Extracted text:
Segment Open
In the early years of the provincial legislature the opposition was dominated by the Conservative Party. This was a party built on remnants of the old Territorial Conservative Association. The party started out in 1905 forming opposition with only 2 seats in the legislative assembly, and proportionally grew as much as 20 seats in 1921 as Albertans grew tired of the scandals of the Liberal government.

The Conservatives looked poised to form government after a strong showing in the 1917 general election,. However both the Liberals and Conservatives were wiped out of the legislature in the 1921 general election by the United Farmers of Alberta. Albertans still distrusting of old line dominion parties opted instead for a new party that had third party status as the Non-Partisan League of Alberta and later became the United Farmers.

With the Conservatives wiped out of the legislature the Liberals formed the opposition from 1921 to 1926 confined to the cities of Calgary and Edmonton. The Liberals were helped by the fact that the United Farmers did not typically run candidates in the cities. From 1926 to 1940 there was no official opposition leader due to a Speaker's ruling that divided the Official Opposition funding between all the party leaders. However the Liberals remained the largest opposition party during this period.

A brand new party, Social Credit under William Aberhart, swept to power in the 1935 provincial election never previously having had a seat in the legislature while the United Farmers were completely wiped out.

=== The Unity Movement to the rise of Lougheed (1940 to 1971) ===
Opposition through the 1940s was dominated by the Unity Movement a coalition by Liberal and Conservatives and some former UFA supporters organized by former UFA MP Alfred Speakman to run candidates as Independents, in the 1940 Alberta general election the movement was successful at forming a large opposition that nearly equaled the popular vote of the ruling Alberta Social Credit Party. The Independents however turned out to be conflicted and hard to sustain as a united force. From 1940 to 1944 the leaders of the opposition changed with every legislative session.

The Independents were promoted through a third party group known as the Independent Citizen's Association. The last Independent opposition leader John Percy Page ran for the Citizen's Association in 1948 but was defeated, ending the Unity Movement.

The Independents' popularity started to decline in the late 1940s with newfound prosperity in Alberta and satisfaction with new Premier Ernest Manning as well as the province's business elite and newspaper editorial boards preferring to back Social Credit rather than risk the socialist Co-operative Commonwealth Federation of Alberta coming to power as they had in Saskatchewan in 1944. The Liberal Party's support grew as support for the federal Progressive Conservative Party of Canada declined. The Liberals formed the official opposition from 1951 until the 1967 general election when the Progressive Conservatives shocked the province by winning 6 seats.

In the 1959 general election, 3 opposition parties managed to each win one seat in the legislature, no opposition leader was named until after the 1963 general election.

The Progressive Conservatives led by Peter Lougheed grew to 10 members through winning 2 by-elections and 2 floor crossings. The Progressive Conservatives defeated the 35 year rule of Social Credit in the 1971 general election and held government until 2015.
Segment Closed
Problem 1: In the account of Alberta's provincial opposition, which party formed the official opposition from 1951 until the 1967 general election?
Problem 2: Resume the history of Alberta's provincial opposition from the point where it stops.

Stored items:
Segment Open
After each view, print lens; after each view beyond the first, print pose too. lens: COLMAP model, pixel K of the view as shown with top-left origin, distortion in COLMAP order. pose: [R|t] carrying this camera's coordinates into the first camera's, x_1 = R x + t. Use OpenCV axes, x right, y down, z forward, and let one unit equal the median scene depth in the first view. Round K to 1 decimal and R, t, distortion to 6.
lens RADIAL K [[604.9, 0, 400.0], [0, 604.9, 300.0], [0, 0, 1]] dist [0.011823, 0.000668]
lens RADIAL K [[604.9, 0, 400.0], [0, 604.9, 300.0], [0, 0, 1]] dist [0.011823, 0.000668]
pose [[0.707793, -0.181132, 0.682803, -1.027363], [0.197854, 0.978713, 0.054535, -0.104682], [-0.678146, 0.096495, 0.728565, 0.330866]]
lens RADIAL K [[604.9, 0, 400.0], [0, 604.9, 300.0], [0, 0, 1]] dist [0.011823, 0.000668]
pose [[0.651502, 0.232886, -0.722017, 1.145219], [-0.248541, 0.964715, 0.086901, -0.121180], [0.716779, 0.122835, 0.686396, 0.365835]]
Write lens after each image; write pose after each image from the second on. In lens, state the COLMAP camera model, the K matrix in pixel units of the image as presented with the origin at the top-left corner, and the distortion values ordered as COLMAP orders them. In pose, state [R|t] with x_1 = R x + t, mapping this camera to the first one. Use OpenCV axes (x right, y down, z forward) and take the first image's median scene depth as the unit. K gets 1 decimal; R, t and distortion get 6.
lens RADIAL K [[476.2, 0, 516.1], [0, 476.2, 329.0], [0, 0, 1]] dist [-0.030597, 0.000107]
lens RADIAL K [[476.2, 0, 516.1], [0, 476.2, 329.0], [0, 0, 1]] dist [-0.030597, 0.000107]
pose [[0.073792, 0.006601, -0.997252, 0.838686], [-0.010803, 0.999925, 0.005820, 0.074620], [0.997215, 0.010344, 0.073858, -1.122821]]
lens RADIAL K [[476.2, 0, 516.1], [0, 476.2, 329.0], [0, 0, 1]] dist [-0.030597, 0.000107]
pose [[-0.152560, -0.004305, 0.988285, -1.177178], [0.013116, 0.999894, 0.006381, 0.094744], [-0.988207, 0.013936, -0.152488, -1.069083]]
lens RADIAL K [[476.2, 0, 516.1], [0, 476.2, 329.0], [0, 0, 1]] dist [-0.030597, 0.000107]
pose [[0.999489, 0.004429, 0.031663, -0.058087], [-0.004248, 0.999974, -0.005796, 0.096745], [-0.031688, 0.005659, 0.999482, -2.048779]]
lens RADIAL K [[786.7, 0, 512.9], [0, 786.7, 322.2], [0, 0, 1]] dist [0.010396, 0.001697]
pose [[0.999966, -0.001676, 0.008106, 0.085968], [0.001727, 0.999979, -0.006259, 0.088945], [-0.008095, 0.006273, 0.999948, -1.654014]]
Segment Closed
Exercise response 1: The Liberal Party.

Exercise response 2:
=== Modern day opposition (1971 to present) ===
From 1971 to 1982 the remains of the former Social Credit government held the opposition, but they were unable to make a smooth transition and did not elect any new members in this period. Having spent virtually all of its history as the ruling party, they were unprepared for a role outside of government and sank into near-paralysis in opposition. The party collapsed in 1982, when its last two caucus members left to sit as independents. The party has not been a significant force in Alberta since.

After the 1982 general election the speaker of the Legislative Assembly had to make a controversial ruling: whether to accept the two former Social Credit members' bid to become the official opposition, or decide if it should go to the NDP, which held two seats. The speaker ruled in favour of the NDP. The new opposition status would help the party grow to 16 seats from 1986 to 1993 until they were wiped out of the legislature by popular Liberal leader Laurence Decore.

The Liberals once again became the official opposition for the first time since 1967 under Laurence Decore, who helped the Liberals soar to popularity not seen since the early 1900s. Decore however did not last long as his health started to fail, and as he was pressured by party insiders to resign since many in the caucus were disappointed that they did not win the 1993 election. The Liberal party lost popularity as the Progressive Conservatives recovered support under Ralph Klein. In the 2004 general election the Liberals gained 16 seats under Kevin Taft. The Liberals held onto official opposition until 2012, when they were replaced by the Wildrose Party under Danielle Smith in the 2012 general election. On December 17, 2014, most of the Wildrose caucus, including Smith, crossed the floor to the Progressive Conservative government, leaving the Wildrose and Liberal parties tied with 5 seats each. The Liberals petitioned the speaker to be declared the Official Opposition but on December 23, 2014, Speaker Gene Zwozdesky ruled that Wildrose would keep Official Opposition status due to incumbency.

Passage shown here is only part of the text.